Теряя себя | страница 133



– Проси прощения, Джиллиан, – снова повторяет он, пока я прижимаю к груди разорванное платье и с трудом сажусь на пол, подгибая под себя ноги. Задираю голову кверху, с напускной смелостью заглядывая в его глаза, горящие огнем ярости, но не сдаюсь. Не сейчас. И пусть я поступаю глупо, едва избежав смерти вновь нарываясь на нее, но я не хочу извиняться, только не перед тем, кто предал меня.

– Только после вас, мой Господин, – мои руки трясутся, и в наступившем напряжении ясно слышится звон металла, практически оглушающий меня. С замирающим сердцем наблюдаю за тем, как его лицо приобретает хищные черты, и громко вскрикиваю, когда он грубо хватает меня за предплечье, вынуждая подняться на трясущиеся от усталости ноги.

– И перед кем же я должен извиниться, ma courageuse petite fille?*

– Хотя бы перед Айрин, ведь обещанные вами деньги так и не были перечислены. Моя сестра мертва, вы не сдержали слово и будете гореть в аду, том самом, о котором рассказывали, – до последнего пытаюсь быть сильной, но при упоминании о сестре моя выдержка дает трещину, а потом и вовсе ломается, рассыпаясь на мелкие-мелкие осколки, которые, наверное, больше не собрать. И вся я теперь состою из этих самых осколков: преданная, обманутая, одинокая и жалкая. Жалкая настолько, что мне становится стыдно, ведь даже обвинить в этом некого – все, что со мной произошло – это моя, и только моя вина. Мне не стоило искать лучшей жизни, не стоило покидать Изоляцию и бросать маму. Мне много чего не стоило, но слишком поздно я понимаю это. Слезы застилают глаза, и лицо Господина расплывается в бесформенное пятно, когда он склоняется надо мной и шипит:

– Что ты несешь? – уголок его рта дергается от гнева, на скулах проступают желваки, и я нахожу объяснение его реакции – в кой-то веки его раскусили, чудом узнали об обмане и вывели на чистую воду. Сколько таких как я, он успел обмануть, прежде чем кто-то посмел бросить в него обвинения?

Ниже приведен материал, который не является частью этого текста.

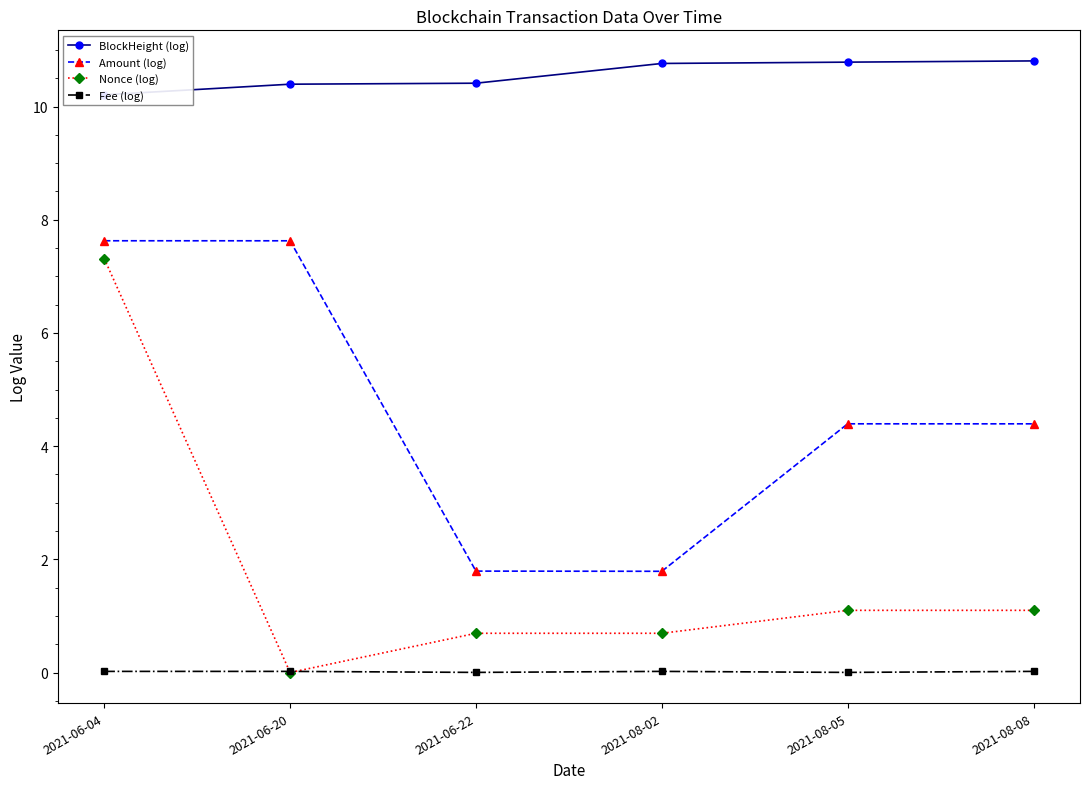

Between 2021-06-22 and 2021-08-02, which series saw the biggest shift?

BlockHeight (log)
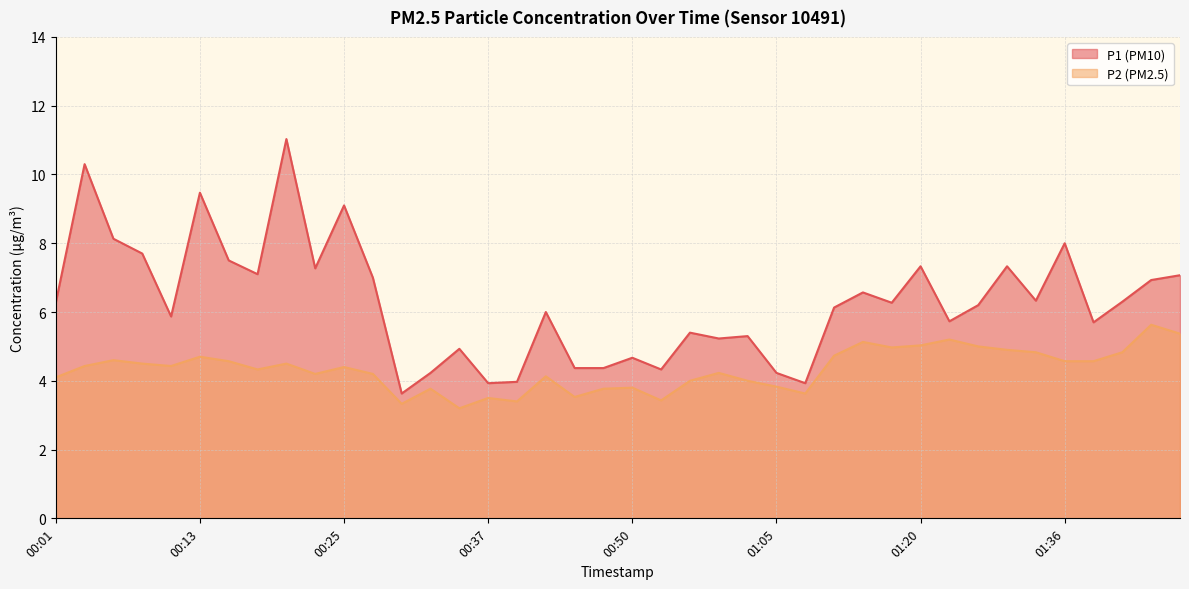

How many categories are shown in the chart?

40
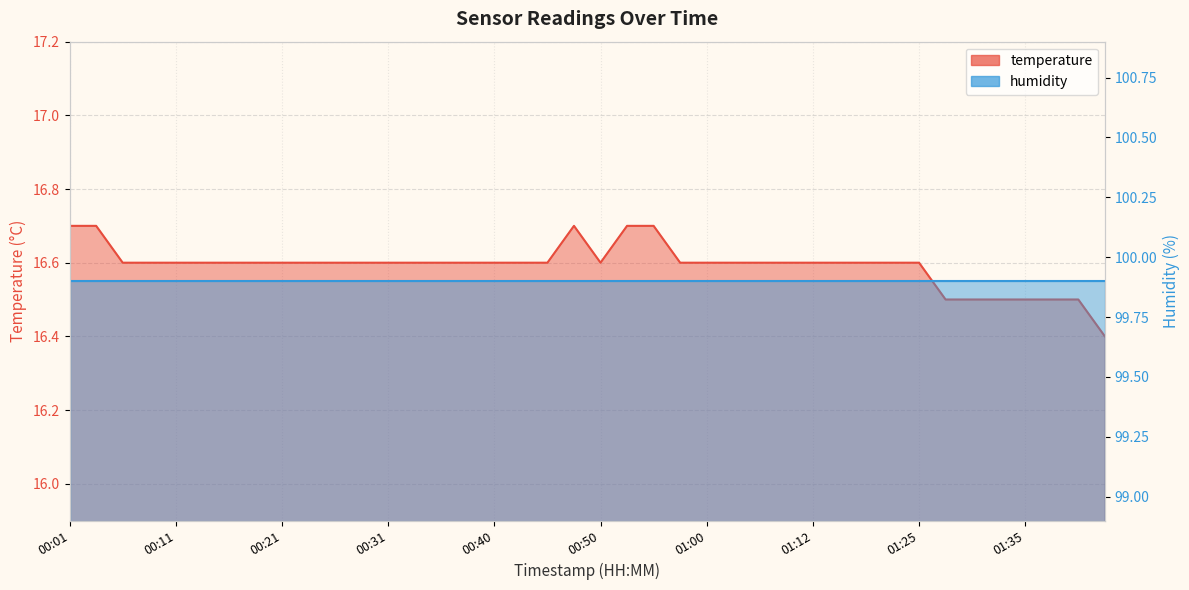

Reading left to right, what are all the values shown in this chart?

00:01=16.7	00:04=16.7	00:06=16.6	00:09=16.6	00:11=16.6	00:14=16.6	00:16=16.6	00:18=16.6	00:21=16.6	00:23=16.6	00:26=16.6	00:28=16.6	00:31=16.6	00:33=16.6	00:35=16.6	00:38=16.6	00:40=16.6	00:43=16.6	00:45=16.6	00:48=16.7	00:50=16.6	00:52=16.7	00:55=16.7	00:57=16.6	01:00=16.6	01:02=16.6	01:05=16.6	01:07=16.6	01:12=16.6	01:14=16.6	01:17=16.6	01:19=16.6	01:25=16.6	01:28=16.5	01:30=16.5	01:33=16.5	01:35=16.5	01:38=16.5	01:40=16.5	01:42=16.4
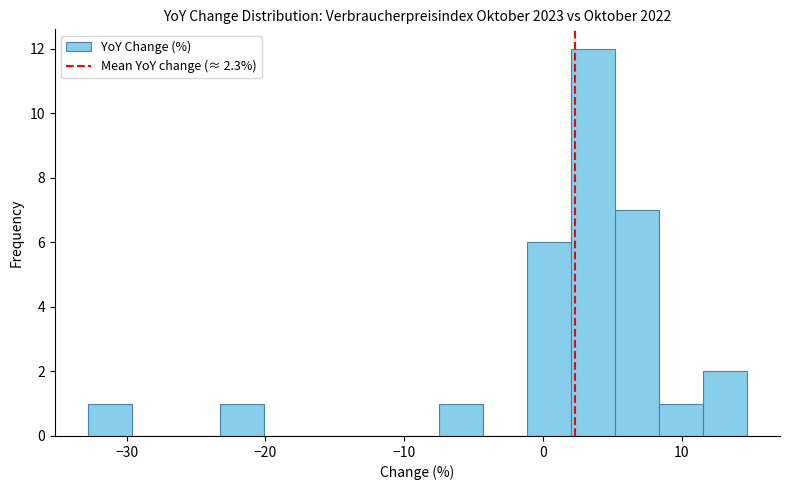

Around what value on the x-axis is the tallest bar? Give the approximate position of its centre, as read against the axis.

4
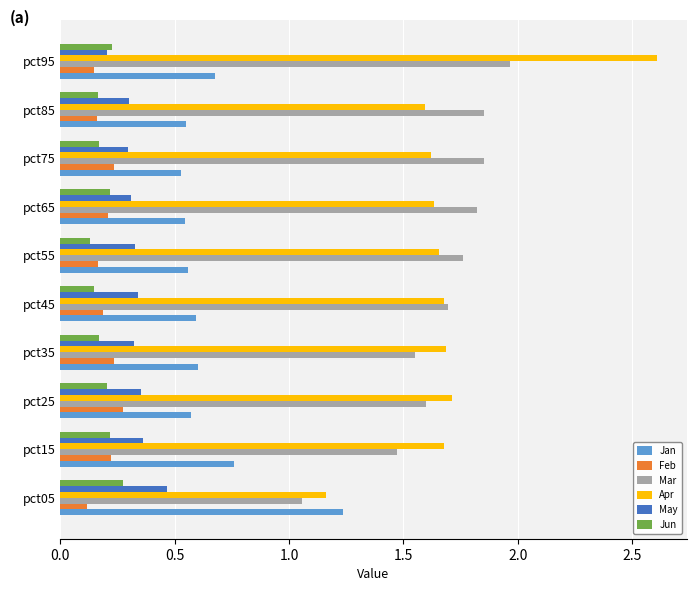

Count the Feb values in the range 0 to 1.

10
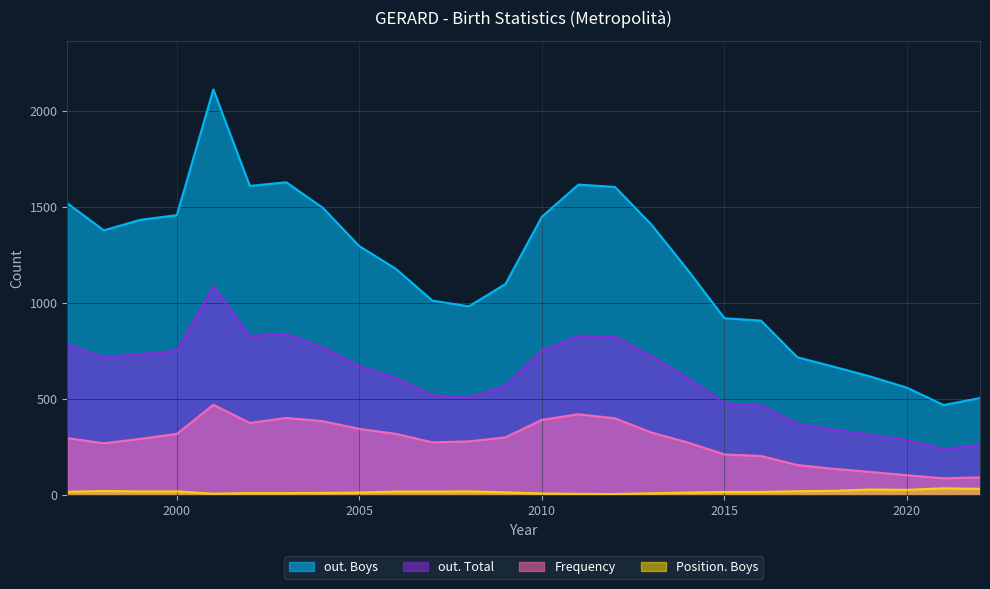

What is the sum of all out. Boys values?

30792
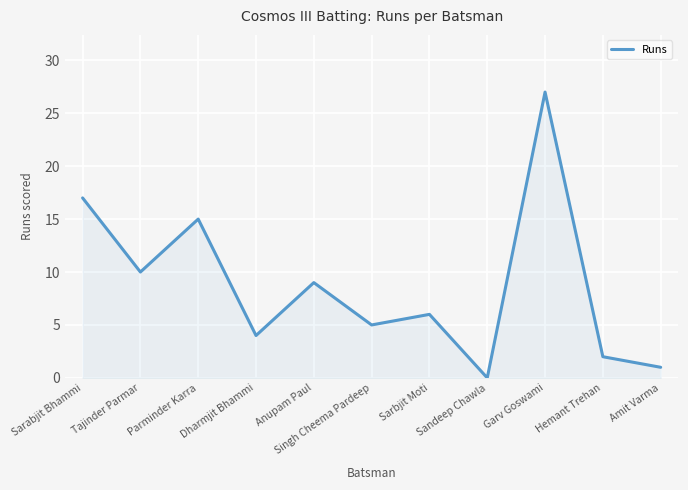

Rank the categories by value from lowest to highest.

Sandeep Chawla, Amit Varma, Hemant Trehan, Dharmjit Bhammi, Singh Cheema Pardeep, Sarbjit Moti, Anupam Paul, Tajinder Parmar, Parminder Karra, Sarabjit Bhammi, Garv Goswami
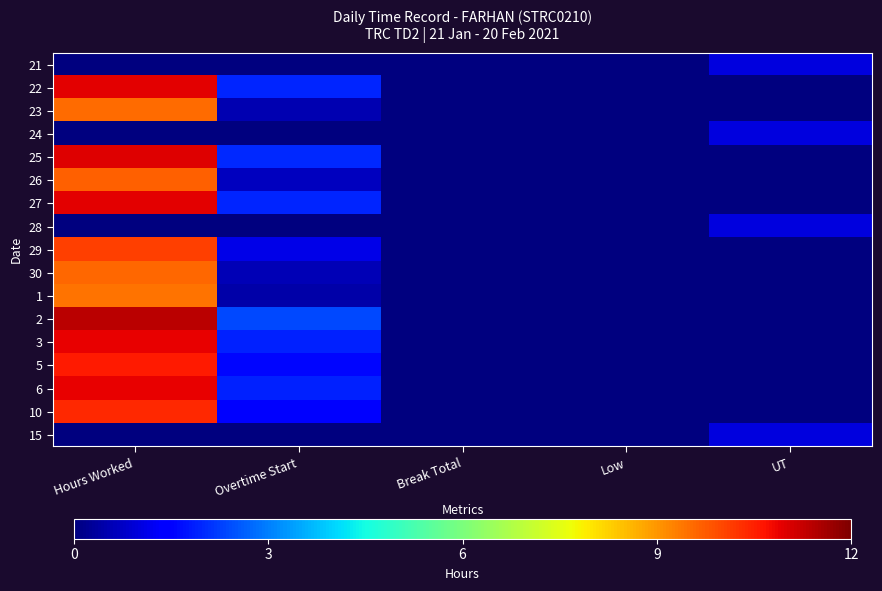

What is the spread (max minus min) of values at UT?

1.0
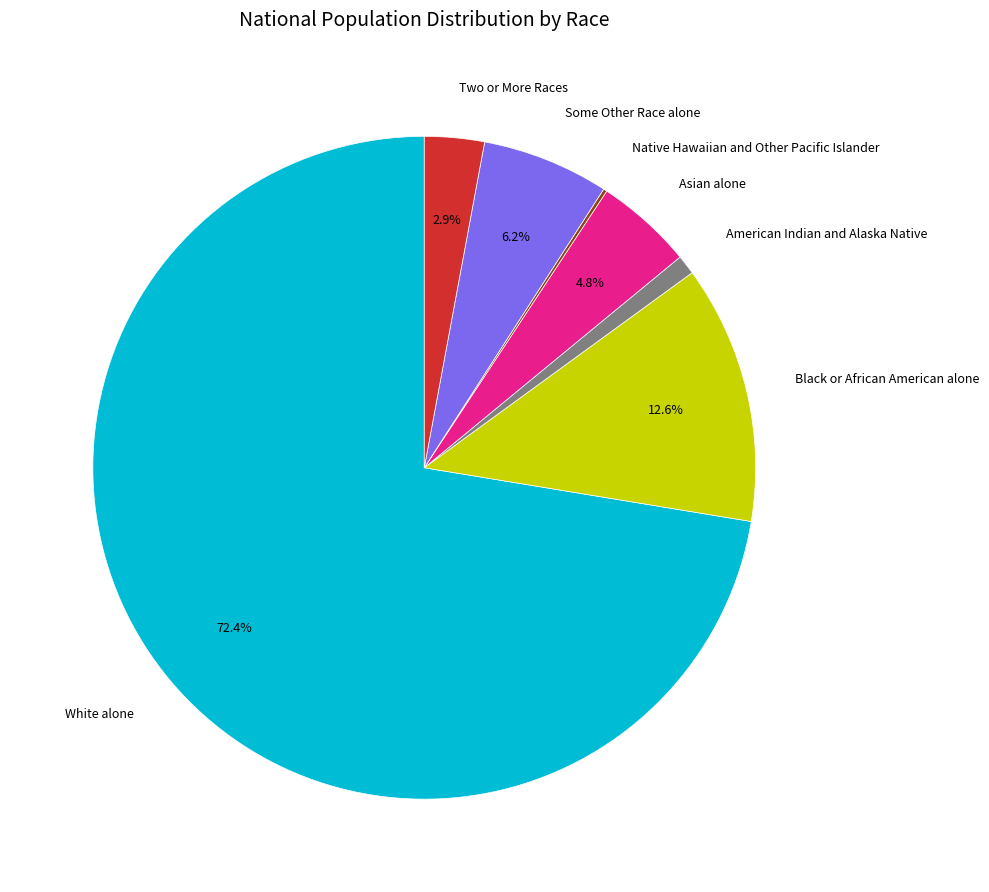

Is there a majority slice in this chart?

Yes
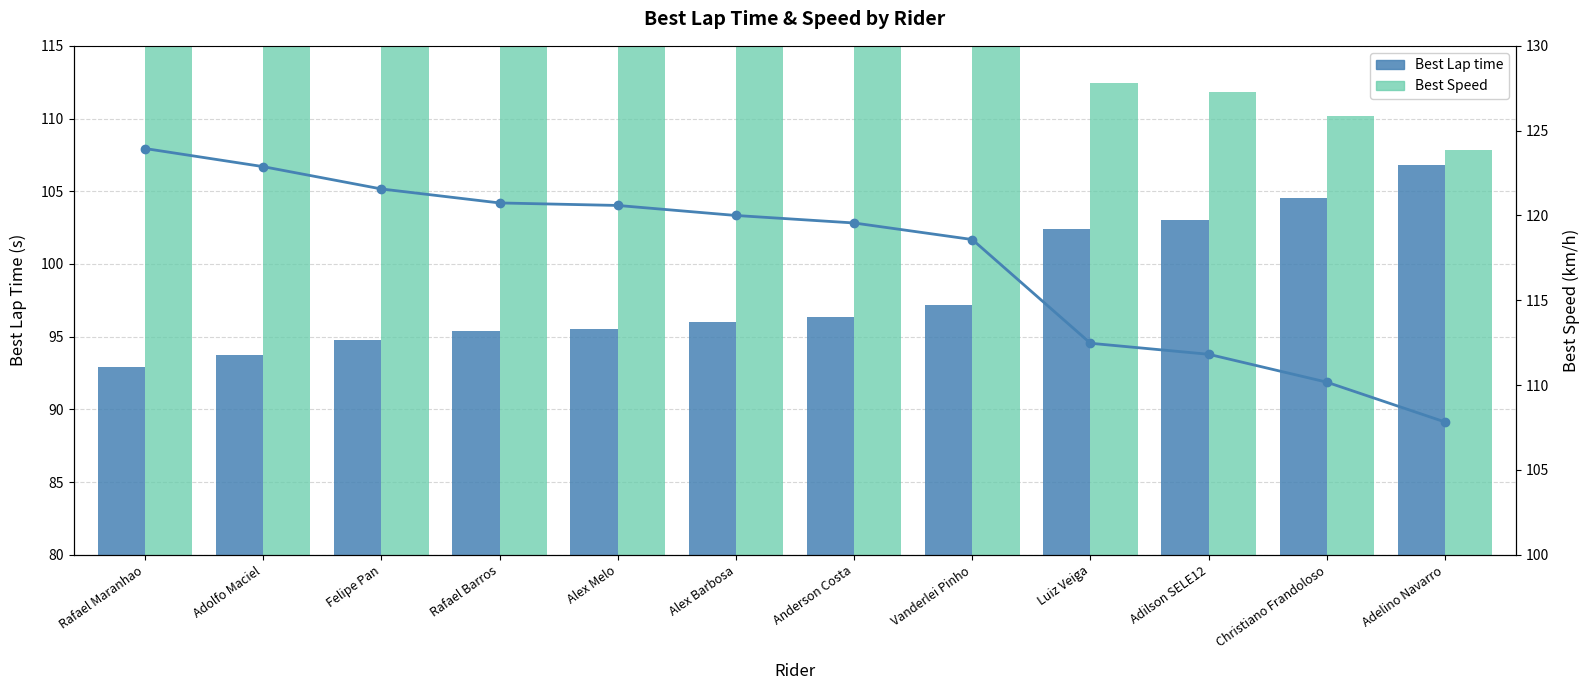

Does the chart contain any negative values?

No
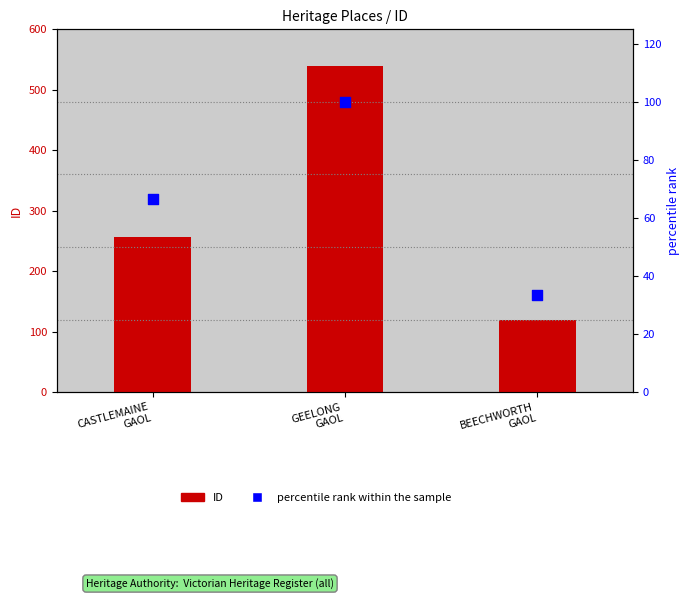

What is the total value across all series at GEELONG
GAOL?

639.0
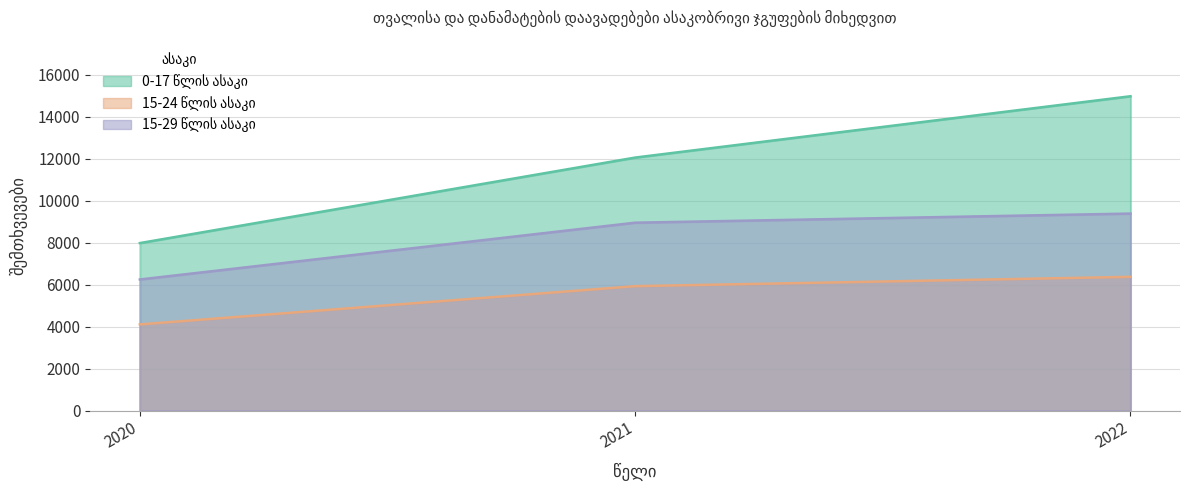

At how many categories does at least one series exceed 9652?

2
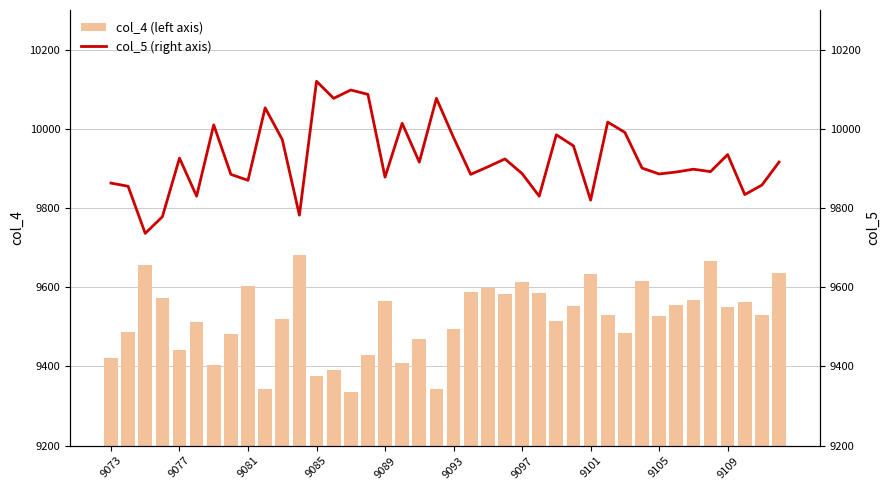

What is the difference between the maximum and minimum values in the col_4 (left axis) series?

345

– Довольно лицемерия, мой Господин, вряд ли вы боитесь мук совести, – слишком поздно осознаю, насколько я далеко зашла, и в ужасе распахиваю глаза, когда Рэми, с перекошенным от злости лицом, дергает меня на себя и с каким-то ненормальным остервенением впивается зубами в плечо у основания шеи. Его острые клыки вспарывают кожу, проникая глубже и разрывая мышцы. Он крепко сжимает меня в руках, не давая упасть, и снова двигает челюстью, повторно кусая в одно и то же место. Протяжно стону, беспомощно повисая в его объятиях, и откидываю голову назад, натыкаясь на качающийся над нами потолок. Он серый, пугающе однообразный, с линиями-мазками неравномерно размазанного бетона. Он будто проглатывает меня, пока Рэми раз за разом смыкает челюсти и превращает маленькие ранки от клыков в уродливые воронки разорванных мышц. Плевать, лучше я сгину в нестерпимой боли, чем буду умолять его о прощении. – Горите в аду.